The instinct is to ask how a product with a million-plus users could be shut down. But scale and strategic fit are different things. SC Training was a microlearning LMS living inside a company whose core business is workplace safety, inspections, and operational risk. A standalone training platform — especially one with a large free tier — is expensive to maintain and doesn't necessarily feed the mothership.

Free users, in particular, are a cost center unless they convert. When a platform's free plan is its main draw, the math gets hard for a parent company focused elsewhere. This is the recurring story of acquired tools: the brand survives for a while, gets absorbed, and eventually the parent decides the maintenance burden isn't worth it. EdApp's run from acquisition to rebrand to retirement is a textbook example.

It's also a reminder for anyone choosing learning software: "acquired by a bigger company" is not the same as "safe forever." Sometimes it's the opposite.

Where frontline training teams go next

The good news is that the microlearning and frontline-training space is healthier than EdApp's exit might suggest. A few directions to consider depending on what you valued most:

  • **If you needed unlimited free seats:** This is the hardest gap to fill, because EdApp's free-for-unlimited-users model was unusually generous. Most alternatives charge per active learner, so budget accordingly and price it out at your real headcount.
  • **If you valued mobile-first, bite-sized lessons:** Look for platforms built specifically for deskless and frontline teams, with native mobile apps, push notifications, and spaced repetition rather than desktop-first LMS tools retrofitted for phones.
  • **If compliance and reporting were the point:** A full-featured LMS like TalentLMS or an enterprise option like Docebo or Absorb LMS will give you stronger reporting, automated assignment rules, and audit trails — at a cost.
  • **If you authored a lot of custom content:** Prioritize platforms with strong authoring tools and, critically, clean import/export so you're never trapped again.

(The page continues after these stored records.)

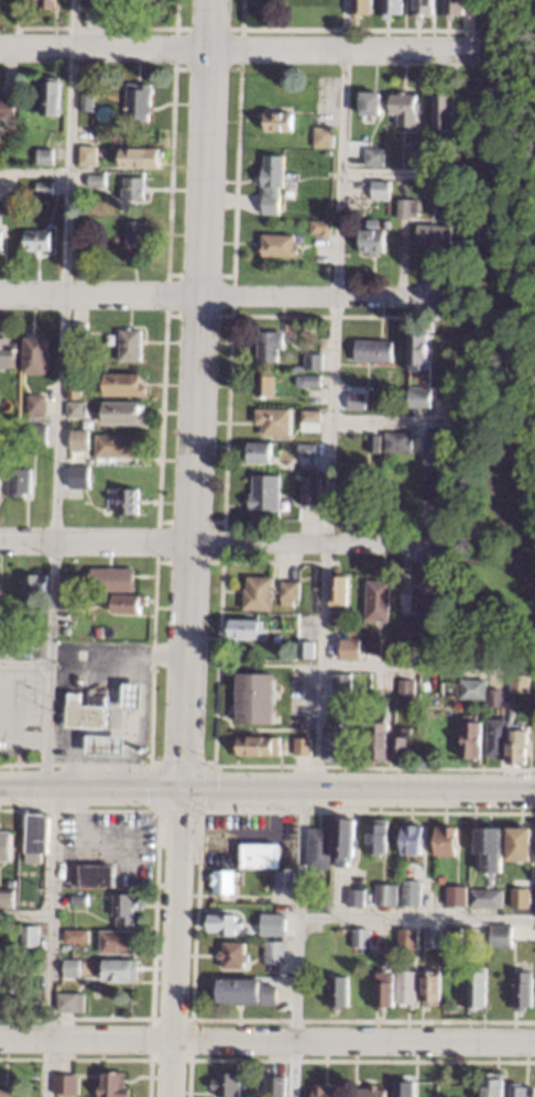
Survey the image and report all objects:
building: (47, 3)
building: (359, 7)
building: (390, 7)
building: (452, 7)
building: (420, 8)
road: (217, 28)
road: (359, 29)
road: (237, 49)
building: (49, 96)
building: (86, 100)
building: (136, 101)
building: (369, 102)
building: (7, 107)
building: (403, 107)
building: (443, 111)
building: (276, 120)
building: (322, 137)
building: (307, 139)
building: (413, 149)
building: (99, 151)
building: (326, 152)
building: (430, 153)
building: (86, 154)
building: (44, 155)
building: (373, 155)
building: (138, 156)
road: (33, 172)
road: (397, 172)
building: (95, 180)
building: (271, 182)
building: (42, 187)
building: (131, 189)
building: (378, 189)
building: (406, 207)
building: (319, 227)
building: (134, 232)
building: (432, 233)
building: (0, 239)
building: (36, 239)
building: (371, 241)
building: (277, 245)
building: (78, 251)
road: (166, 275)
road: (214, 295)
road: (474, 307)
road: (351, 317)
building: (76, 330)
building: (128, 344)
building: (267, 344)
building: (416, 347)
building: (372, 350)
park: (495, 351)
building: (7, 352)
building: (35, 354)
building: (312, 360)
building: (297, 368)
building: (310, 380)
building: (122, 383)
building: (263, 385)
building: (72, 388)
road: (58, 393)
road: (194, 393)
road: (331, 394)
building: (417, 396)
building: (355, 400)
building: (34, 403)
building: (75, 409)
building: (122, 412)
building: (272, 420)
building: (309, 420)
road: (384, 421)
building: (37, 433)
building: (396, 441)
building: (372, 443)
building: (84, 444)
building: (115, 445)
building: (306, 449)
building: (256, 451)
building: (433, 467)
building: (78, 476)
building: (296, 476)
building: (18, 481)
building: (351, 487)
building: (309, 490)
building: (71, 492)
building: (263, 492)
building: (127, 501)
road: (210, 542)
road: (463, 561)
building: (111, 579)
building: (72, 581)
building: (34, 585)
building: (338, 588)
building: (288, 589)
building: (256, 593)
building: (425, 597)
building: (70, 599)
building: (375, 599)
building: (128, 602)
building: (407, 625)
building: (244, 628)
building: (63, 630)
building: (371, 643)
building: (343, 644)
building: (304, 648)
road: (24, 664)
road: (426, 666)
building: (340, 682)
building: (519, 683)
building: (14, 685)
building: (449, 685)
building: (405, 686)
building: (470, 689)
building: (132, 694)
building: (254, 696)
building: (493, 696)
building: (85, 711)
building: (423, 715)
building: (495, 736)
building: (470, 738)
building: (6, 739)
building: (333, 740)
park: (534, 740)
building: (378, 741)
building: (516, 742)
building: (105, 744)
building: (258, 745)
building: (301, 746)
building: (400, 746)
road: (193, 764)
road: (370, 767)
road: (89, 787)
traffic signals: (179, 787)
road: (357, 789)
building: (41, 831)
building: (380, 835)
building: (347, 840)
building: (448, 840)
building: (415, 841)
building: (521, 843)
building: (7, 845)
building: (493, 847)
building: (322, 848)
building: (264, 854)
building: (98, 875)
building: (286, 879)
building: (226, 881)
building: (14, 882)
building: (388, 894)
building: (413, 894)
building: (459, 895)
building: (33, 896)
building: (357, 897)
building: (488, 897)
building: (523, 897)
building: (8, 898)
building: (81, 898)
building: (321, 900)
building: (126, 907)
road: (25, 915)
road: (416, 918)
building: (285, 920)
building: (225, 924)
building: (272, 924)
building: (31, 935)
building: (78, 935)
building: (455, 935)
building: (503, 935)
building: (363, 937)
building: (410, 938)
building: (436, 938)
building: (119, 940)
road: (49, 941)
road: (173, 942)
road: (296, 942)
building: (276, 952)
building: (236, 954)
building: (74, 967)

Whatever you choose, the migration lesson from EdApp is worth internalizing: own your content and your data. Keep source files for your courses outside the platform, and export learner completion records on a regular schedule. The teams that got burned by the March 31 deadline were largely the ones who treated their LMS as the single source of truth.

The takeaway

EdApp was a good product that got caught in a strategic reshuffle, and its shutdown is a clean case study in platform risk. Pick tools that fit your model, but assume any of them could change hands or get sunset — and keep your content portable so the next transition is an inconvenience, not a crisis.